Instructions for the task: Copy out all of the material below word for word, omitting the pictures.
*** Opening of Given data ***
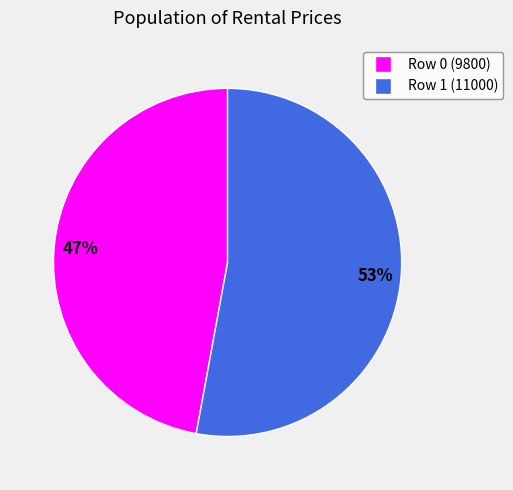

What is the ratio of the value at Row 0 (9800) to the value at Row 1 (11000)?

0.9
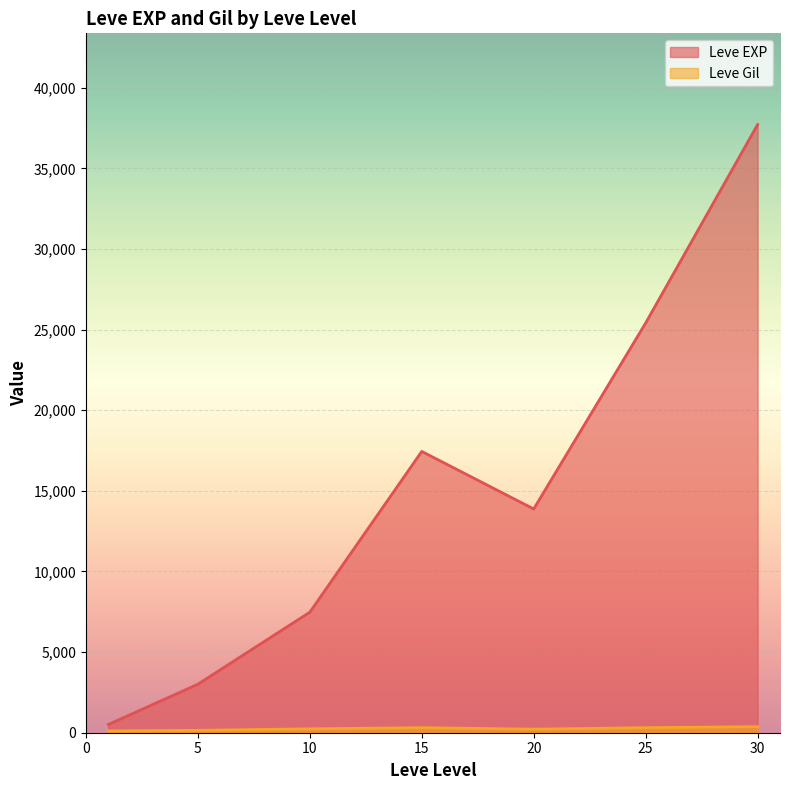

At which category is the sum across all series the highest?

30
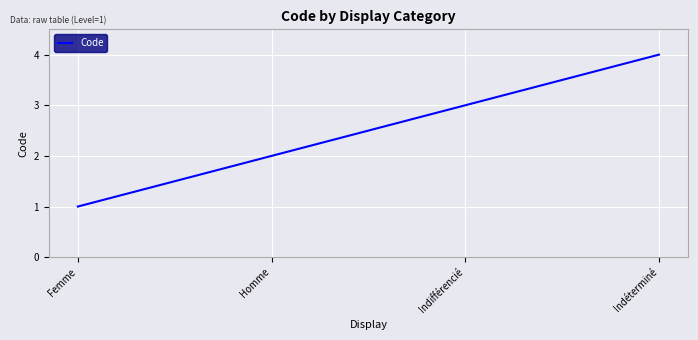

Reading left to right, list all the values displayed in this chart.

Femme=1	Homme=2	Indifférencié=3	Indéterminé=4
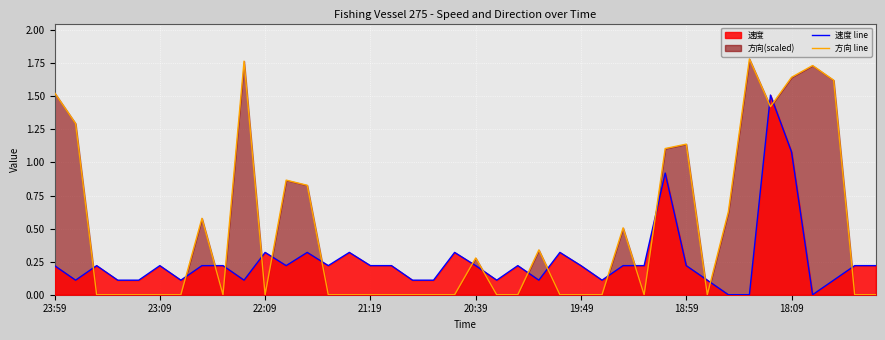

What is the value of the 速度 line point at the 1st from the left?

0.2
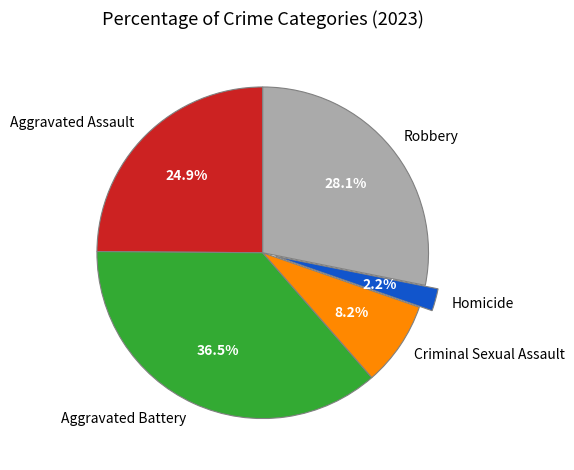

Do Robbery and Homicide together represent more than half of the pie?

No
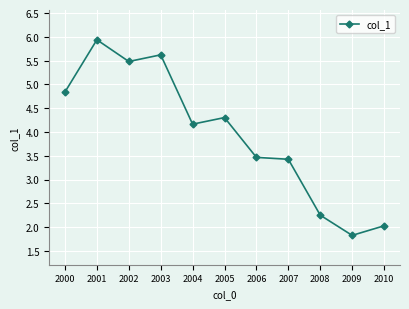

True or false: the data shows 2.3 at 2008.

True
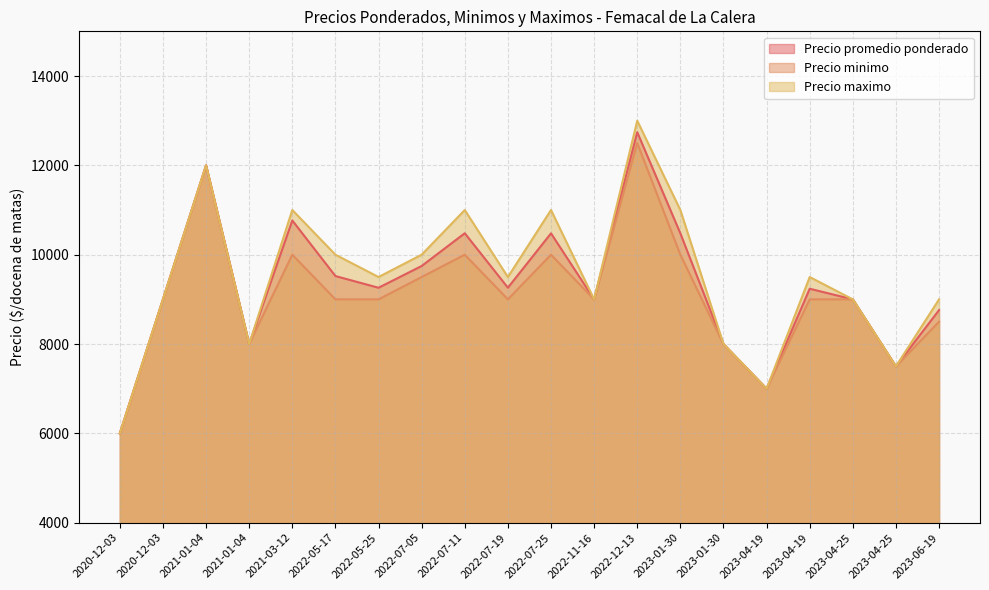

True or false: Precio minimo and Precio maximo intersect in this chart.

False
*** Close of Given data ***
Answer space:
What is the ratio of the value at Row 0 (9800) to the value at Row 1 (11000)?

0.9

At which category is the sum across all series the highest?

30

Reading left to right, list all the values displayed in this chart.

Femme=1	Homme=2	Indifférencié=3	Indéterminé=4

What is the value of the 速度 line point at the 1st from the left?

0.2

Do Robbery and Homicide together represent more than half of the pie?

No

True or false: the data shows 2.3 at 2008.

True

True or false: Precio minimo and Precio maximo intersect in this chart.

False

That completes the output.